Perhaps I can convey this reassurance to my noble friend. The restrictions that we impose as regards days at sea are likely to be different for different classes of boat. As a rule the type of vessel about which he is worried is likely to be at the less severely restricted end of the spectrum. Both Houses will of course have an opportunity to consider the policy of extending days at sea restrictions to some or all of those vessels if and when an affirmative resolution order specifying the commencement date of such restrictions is tabled.

On that basis I hope that my noble friend has received some reassurance and will be content to withdraw the amendment.

Lord Beloff

In the absence of anyone who shares my anxieties to the extent of supporting me in the debate, I have no option but to withdraw the amendment and to record the assurances which the Minister has given. I hope that they will give some comfort to those men who are fearful for the loss of their livelihood.

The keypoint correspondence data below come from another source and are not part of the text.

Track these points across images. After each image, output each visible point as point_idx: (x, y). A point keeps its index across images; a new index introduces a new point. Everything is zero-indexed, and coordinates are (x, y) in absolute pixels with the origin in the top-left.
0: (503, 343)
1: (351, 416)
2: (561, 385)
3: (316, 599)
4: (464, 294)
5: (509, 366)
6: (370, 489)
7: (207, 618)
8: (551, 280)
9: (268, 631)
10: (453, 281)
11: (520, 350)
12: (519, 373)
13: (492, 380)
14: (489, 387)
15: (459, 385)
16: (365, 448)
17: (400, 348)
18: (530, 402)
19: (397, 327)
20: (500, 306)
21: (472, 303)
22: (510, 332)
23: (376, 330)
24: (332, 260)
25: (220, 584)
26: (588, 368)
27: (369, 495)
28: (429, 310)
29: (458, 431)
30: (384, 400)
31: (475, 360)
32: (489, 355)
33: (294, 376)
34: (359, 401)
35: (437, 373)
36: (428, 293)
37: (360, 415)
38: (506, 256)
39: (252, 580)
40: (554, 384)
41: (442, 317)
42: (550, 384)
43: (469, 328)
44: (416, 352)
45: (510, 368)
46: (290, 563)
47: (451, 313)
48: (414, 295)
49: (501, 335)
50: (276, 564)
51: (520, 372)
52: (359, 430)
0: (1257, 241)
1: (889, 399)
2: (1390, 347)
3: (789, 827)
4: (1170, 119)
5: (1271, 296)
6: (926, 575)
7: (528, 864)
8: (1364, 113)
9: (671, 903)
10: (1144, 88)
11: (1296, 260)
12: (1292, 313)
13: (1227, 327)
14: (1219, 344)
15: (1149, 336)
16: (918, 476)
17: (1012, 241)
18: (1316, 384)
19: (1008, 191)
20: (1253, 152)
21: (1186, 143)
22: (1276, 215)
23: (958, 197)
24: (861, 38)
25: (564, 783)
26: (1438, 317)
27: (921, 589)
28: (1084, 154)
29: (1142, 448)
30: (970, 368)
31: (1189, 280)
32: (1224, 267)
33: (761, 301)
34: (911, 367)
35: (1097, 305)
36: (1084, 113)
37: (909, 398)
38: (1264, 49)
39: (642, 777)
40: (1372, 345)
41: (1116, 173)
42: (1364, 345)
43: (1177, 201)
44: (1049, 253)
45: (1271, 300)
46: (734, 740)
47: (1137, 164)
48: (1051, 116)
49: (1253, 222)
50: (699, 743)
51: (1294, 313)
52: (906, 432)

If it were possible to devise an amendment which was locally exclusive rather than, as has been pointed out, raised problems elsewhere I would gladly support it. In the absence of any counsel at this stage there is nothing I can do but beg leave to withdraw the amendment.

Amendment, by leave, withdrawn.

Clause 7, as amended, agreed to.

Clause 8 agreed to.

Lady Saltoun of Abernethy moved Amendment No. 43:

After Clause 8, insert the following new clause:

("Expiry of Act This Act shall cease to have effect on 31st December 1996.").

The noble Lady said: Although in their confusion the Government have proposed two major reasons for the introduction of this Bill, the first being the reduction in fleet capacity and the second an attack on excessive fish mortality, a more important reason appears to be that proposed by both Ministers in the Second Reading debate in this House, namely that it is a necessary complement to a decommissioning scheme aimed at reducing capacity to meet multi-annual guidance programme targets.

The requirement to meet the target expires on 31st December 1996. For that reason alone there can be no validity in any argument that the Act should have any effect after that date. I beg to move.

Earl Howe

I do not believe that there can be anyone in this Chamber this evening who does not realise that the need to conserve fish stocks is continuous. It is not driven by the arbitrary deadlines which the Community sets for its structural policies. It is driven by the over-arching imperative that fishing effort and fleet capacity should be in safe proportion to the stocks available. It would therefore be quite wrong to link the powers in the Bill to Community deadlines.

If the powers of the Bill were terminated at the end of 1996, which may be the end of the next multi-annual guidance programme, further legislation would be necessary of exactly the same type as we have in this Bill. That would be an unnecessary waste of parliamentary time. In fact the Committee will also wish to note that the end date for the multi-annual guidance programme is not yet fixed. New objectives are likely to be set with a target date of 31st December 1998.

We cannot, therefore, assume that the end of 1996 will mark either the end of our MAGP targets or, more importantly, an end to the need to conserve fish stocks. The amendment, if it were pressed and carried, would not only terminate Ministers' powers to restrict time at sea at the end of 1996; it would bring to an end all the provisions of the Bill, including those which the fishermen's organisations have been pressing us to introduce and which are desirable in their own right: namely, licence suspension or revocation for breach of licence rules; increased maximum fines; the Scottish evidential provisions, and so on. At the very least I should have thought that the noble Lady would wish to reflect further on whether this is really what she wants. I hope that this evening she will feel able to withdraw the amendment.

Lady Saltoun of Abernethy

I am most grateful to the noble Earl for that very clear explanation. In the light of what he said, I beg leave to withdraw the amendment.

Amendment, by leave, withdrawn.

Remaining clause agreed to.

House resumed: Bill reported with amendments.